* [WRITTEN INSTRUCTION 1]
State how many lines in the rows contain the string "grace", giving the number alone.
## BEGIN EXCERPTED PASSAGE
The critical features have, at least in part, to be found empirically – for instance through interviews with learners and through the analysis of what is happening in the classroom – and they also have to be found for every object of learning specifically, because the critical features are critical features of specific objects of learning (Marton et al., 2004, p. 24).

The critical features (or aspects) are thus related to the specific content and linked to the pupils’ experiences of the object of learning. The critical aspects are not the same as pupils’

difficulties with the content taught; instead it is what pupils must be able to discern to

experience the object of learning in a certain way. One can thus identify critical aspects from the difficulties pupils exhibit by analysing the differences between ways of experiencing a phenomenon in terms of critical aspects discerned. When the critical aspects have been identified, the teaching must be planned to make it possible for pupils to experience patterns of variation that highlight the critical aspects of the object of learning.

Evaluating technical solutions

Technical functions are closely linked to human intentions and activities. In the user context, it is mainly the object’s function in relation to the realization of the goal or purpose that is important, whereas the physical nature of the object is of minor importance. From an engineering perspective, however, the function of a technical object is mainly related to its physical nature, since it realizes or performs the function (de Vries, 2005; Kroes, 2002). A main task of engineer’s is to design, develop and produce physical objects or systems that can achieve specific functions. These functions are often described in terms of criteria that the designed object must meet. The results in terms of technical solutions can be varied and some fulfill the function better than others. In the same way, some materials are better suited than others for use in a particular object in order to fulfill the function. Knowledge of functions as well as knowledge of the relationship between function and physical nature thus have

3 evaluative elements, since knowledge of functions of objects is not about what they do, but rather what they ought to do (Jones, Buntting & de Vries, 2011).

Although there is limited access to research on pupils’ understanding of technical solutions (Frederik, Sonneveld & de Vries, 2011), results indicate that pupils in both primary and secondary education have difficulties in understanding the link between physical nature and function, as well as the fitness for purpose (Compton & Compton, 2011). Oboho & Bolton (1991) studied how pupils in the 11-16 age range judged whether an artifact designed was a

“good” or “bad” design. The younger pupils tended to respond more in terms of function than physical structure, stating what they could do with artifacts in a concrete operational way.
## END EXCERPTED PASSAGE
## BEGIN RECORDS PROVIDED
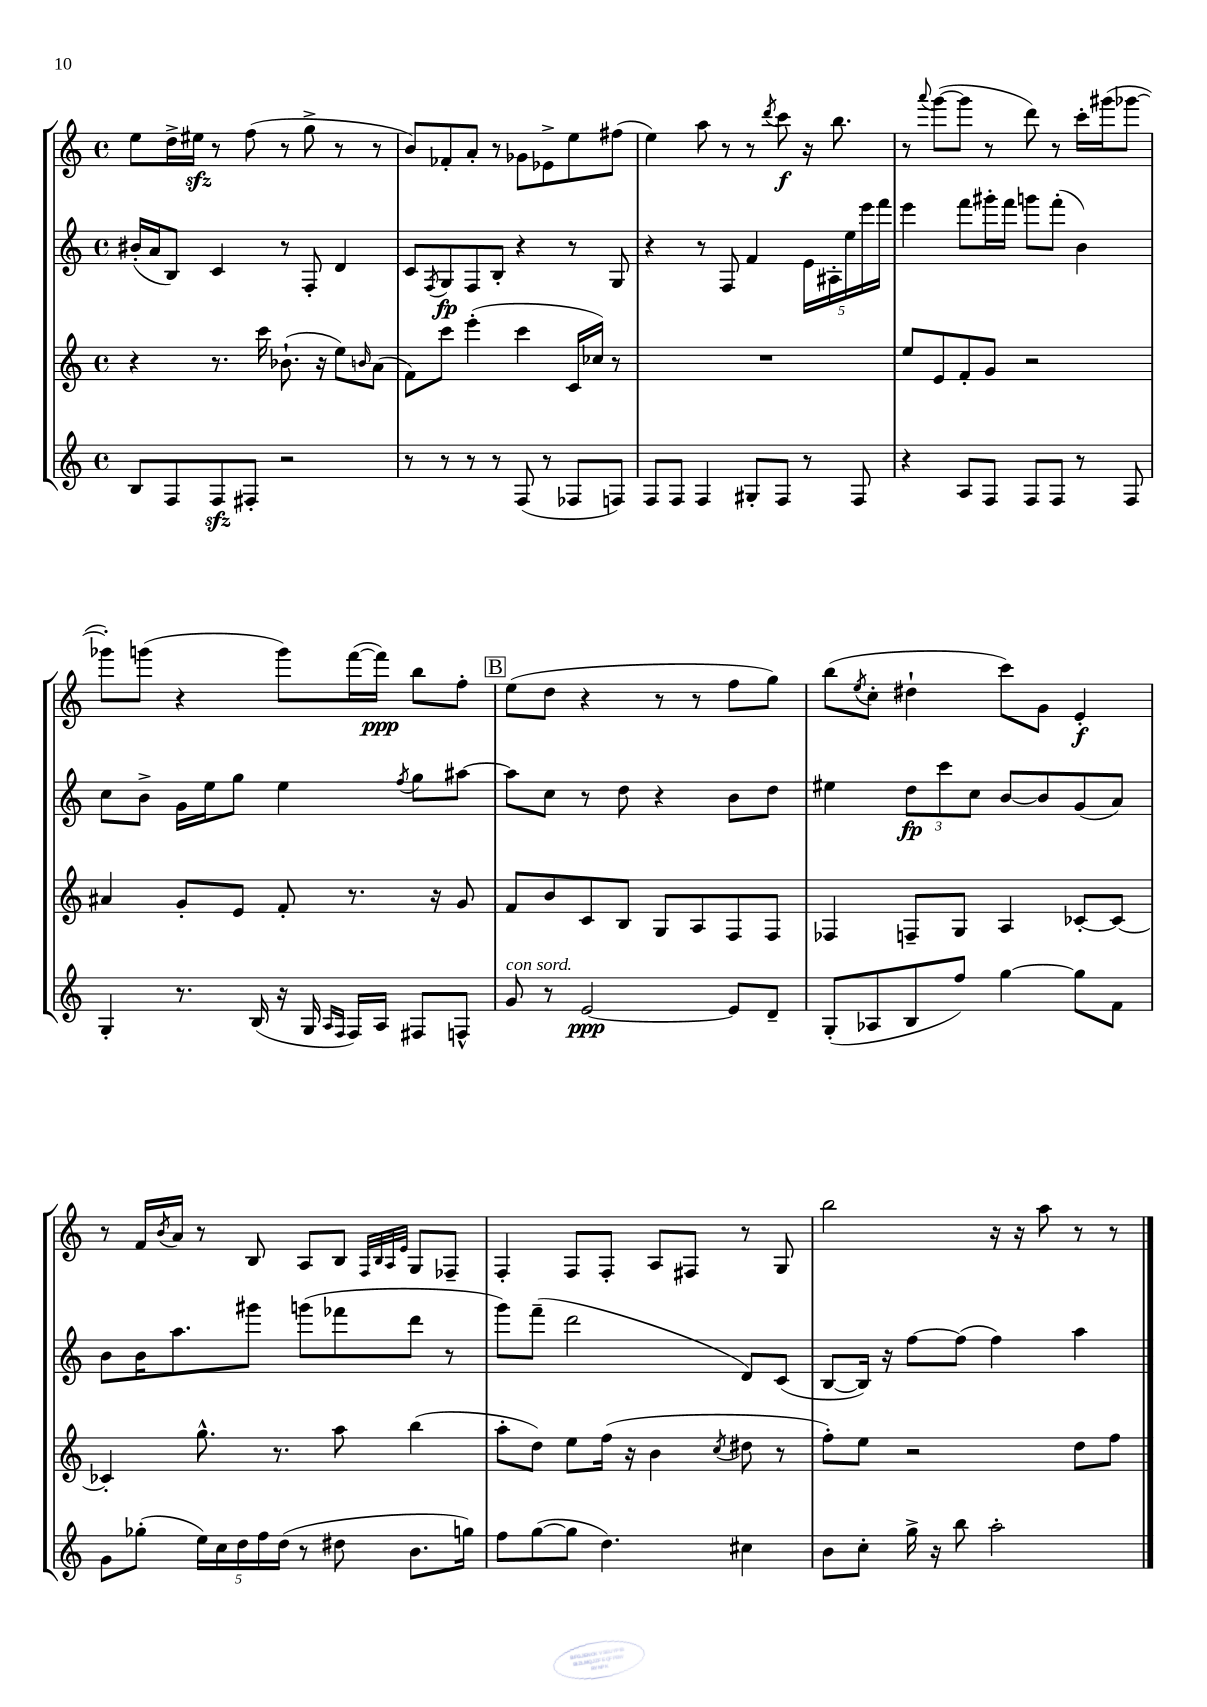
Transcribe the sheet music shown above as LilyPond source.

<<
\new StaffGroup <<
\new Staff = "s0" {
    \clef treble \key c \major \defaultTimeSignature \time 4/4
    e''8 d''16-> eis''16\sfz r8 f''8( r8 g''8-> r8 r8 |
    b'8) fes'8-. a'8-. r8 ges'8 ees'8-> e''8 fis''8( |
    e''4) a''8 r8 r8 \acciaccatura { d'''8 } c'''8\f r16 b''8. |
    r8 \appoggiatura { a'''8 } g'''8~( g'''8 r8 d'''8) r8 c'''16-. gis'''16( ges'''8~ |
    ges'''8-.) g'''8( r4 g'''8) f'''16~( f'''16\ppp) b''8 f''8-. |
    \mark \markup { \box "B" } e''8( d''8 r4 r8 r8 f''8 g''8) |
    b''8( \acciaccatura { e''8 } c''8-. dis''4-! c'''8) g'8 e'4-.\f |
    r8 f'16 \acciaccatura { b'8 } a'16 r8 b8 a8 b8 \grace { f32 b32 a32 e'32 } g8 fes8-- |
    f4-. f8 f8-. a8 fis8 r8 g8 |
    b''2 r16 r16 a''8 r8 r8 \bar "|." |
}
\new Staff = "s1" {
    \clef treble \key c \major \defaultTimeSignature \time 4/4
    bis'16-.( a'16 b8) c'4 r8 f8-. d'4 |
    c'8 \acciaccatura { f8 } g8\fp f8 b8-. r4 r8 g8 |
    r4 r8 f8 f'4 \tuplet 5/4 { e'16 ais16-. e''16 e'''16 f'''16 } |
    e'''4 f'''8 gis'''16-. f'''16 g'''8 f'''8-.( b'4) |
    c''8 b'8-> g'16 e''16 g''8 e''4 \acciaccatura { f''8 } g''8 ais''8~ |
    \mark \markup { \box "B" } ais''8 c''8 r8 d''8 r4 b'8 d''8 |
    eis''4 \tuplet 3/2 { d''8\fp c'''8 c''8 } b'8~ b'8 g'8( a'8) |
    b'8 b'16 a''8. gis'''8 g'''8( fes'''8 d'''8 r8 |
    g'''8) f'''8--( d'''2 d'8) c'8( |
    b8~ b16) r16 f''8~ f''8( f''4) a''4 \bar "|." |
}
\new Staff = "s2" {
    \clef treble \key c \major \defaultTimeSignature \time 4/4
    r4 r8. c'''16 bes'8.-!( r16 e''8) \grace { b'16 } a'8( |
    f'8) c'''8 e'''4-.( c'''4 c'16 ces''16) r8 |
    R1 |
    e''8 e'8 f'8-. g'8 r2 |
    ais'4 g'8-. e'8 f'8-. r8. r16 g'8 |
    \mark \markup { \box "B" } f'8 b'8 c'8 b8 g8 a8 f8 f8 |
    fes4 f8-- g8 a4 ces'8~-. ces'8~ |
    ces'4-. g''8.-^ r8. a''8 b''4( |
    a''8-. d''8) e''8 f''16( r16 b'4 \acciaccatura { c''8 } dis''8 r8 |
    f''8-.) e''8 r2 d''8 f''8 \bar "|." |
}
\new Staff = "s3" {
    \clef treble \key c \major \defaultTimeSignature \time 4/4
    b8 f8 f8\sfz fis8-. r2 |
    r8 r8 r8 r8 f8( r8 fes8 f8) |
    f8 f8 f4 gis8-. f8 r8 f8 |
    r4 a8 f8 f8 f8 r8 f8 |
    g4-. r8. b16( r16 g16 \grace { a16 f16 } f16) a16 fis8 f8-^ |
    \mark \markup { \box "B" } g'8^\markup { \italic "con sord." } r8 e'2~\ppp e'8 d'8-- |
    g8-.( aes8 b8 f''8) g''4~ g''8 f'8 |
    g'8 ges''8-.( \tuplet 5/4 { e''16) c''16 d''16 f''16 d''16( } r8 dis''8 b'8. g''16) |
    f''8 g''8~( g''8 d''4.) cis''4 |
    b'8 c''8-. g''16-> r16 b''8 a''2-. \bar "|." |
}
>>
>>
\layout { \context { \Score \remove "Bar_number_engraver" } }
## END RECORDS PROVIDED
* [WRITTEN INSTRUCTION 2]
Write the next part of the passage on pupils' understanding of technical solutions, picking up after its final sentence.

* [FINAL ANSWER 1]
3

* [FINAL ANSWER 2]
The thinking appeared to go on towards structural terms with increasing pupil age,

implicating that structure possibly is an understanding of function in a more comprehensive manner. Cajas (2001) highlights the need of research on how young children learn about functional properties of materials and states that young children have problems in

distinguishing the properties of the object from the properties of the material from which the object is made. A contribution to the field is a study by Chatoney (2008), observing pupils, aged 6-7, and their development of knowledge about materials during activities comprising designing and making a toy. The analysis was based on the relationships between material and object, and teacher-pupil interactions. Results show that knowledge about materials has a central position in this kind of activity. The knowledge is introduced in the beginning of the activity, as soon as the functions are defined, and it is viable throughout the entire process.

In summary, research on this specific content within technology education indicates that it involves certain difficulties for pupils. Linking function and physical aspects seems to be hard for pupils as well as evaluating technical solutions’ fitness for purpose in general. What one has to know in order to be able to evaluate the fitness for purpose of technical solutions’ is, however, not self-evident. This study explores the meaning of this specific knowing by investigating what is critical for pupils’ learning. By designing teaching activities that make it possible to discern these critical aspects, systematic teaching-learning strategies can be developed.

Method

The study was carried out as a learning study (Marton & Pang, 2006; Pang & Ling, 2011), which could be considered as a further development of the Japanese lesson study (Fernandez, Cannon & Chokshi, 2003; Lewis, 2000) or a hybrid of a design experiment (Brown, 1992) and a lesson study (Marton & Pang, 2006). The rationale for using this model is its focus on a specific object of learning, i.e. what the pupils are supposed to learn, and on the related teaching-learning process as it is practiced in the classroom. The model has a collaborative approach, in which teachers’ professional knowledge is crucial in identifying pupils’ learning difficulties and what it takes to know something. What is critical for learning something specific is explored through a systematic and iterative process (Marton & Ling, 2007).

Teaching context

The study was conducted with four teachers in primary school during a period of six months.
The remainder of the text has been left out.